Reputation: 1518
I have massive case condition. I am deriving 2 fields from the case statement. I can write the 2 case statements (complete same logic) to derive each field values separately. May I know is there any easy to way to take care of this situation? Note in Sas both can be derived in one code base.
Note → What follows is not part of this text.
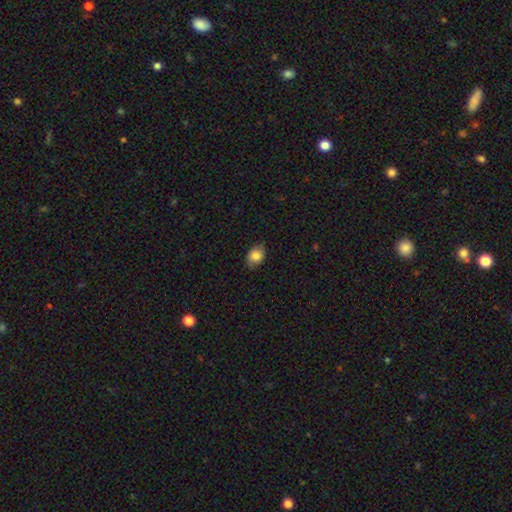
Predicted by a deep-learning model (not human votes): This is clearly a smooth galaxy (83%). How rounded: likely in between (74%). Merging: clearly none (80%).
Deriving 2 fields:[apps_per_assoc_range,sortvar3]
Ex:
assoc_rangeExpr='''
CASE WHEN avg_apps_per_month<=avg_apps_per_month_per_assoc_str THEN 'LT or EQUAL to Store Average' \
WHEN (avg_apps_per_month > avg_apps_per_month_per_assoc_str) and (avg_apps_per_month<= 2*avg_apps_per_month_per_assoc_str )THEN '2X Store Average' \
Continues for 30 lines
else 'NULL' END as apps_per_assoc_range '''
sortvar3Expr='''
CASE WHEN avg_apps_per_month<=avg_apps_per_month_per_assoc_str THEN 1 \
WHEN (avg_apps_per_month > avg_apps_per_month_per_assoc_str) and (avg_apps_per_month<= 2*avg_apps_per_month_per_assoc_str )THEN 2 \
Continues for 30 lines
else 0 END as sortvar3 '''
Regards Sanjeeb
Upvotes: 1
Views: 605
Reputation: 373
you could use struct. here is an example:
import spark.implicits._
val df = Seq( ("a",1),("b",2),("b",1)
).toDF("type","count")
.withColumn("description", expr("case when count> 0 then struct('gain' as scale, 'positive' as category) else struct('loss' as scale,'negative' as category) end"))
.select(col("type"), col("count"), col("description.scale").as("scale"), col("description.category").as("category"));
df.show()
+----+-----+-----+--------+ |type|count|scale|category| +----+-----+-----+--------+ | a| 1| gain|positive| | b| 2| gain|positive| | b| 1| gain|positive| +----+-----+-----+--------+
Upvotes: 2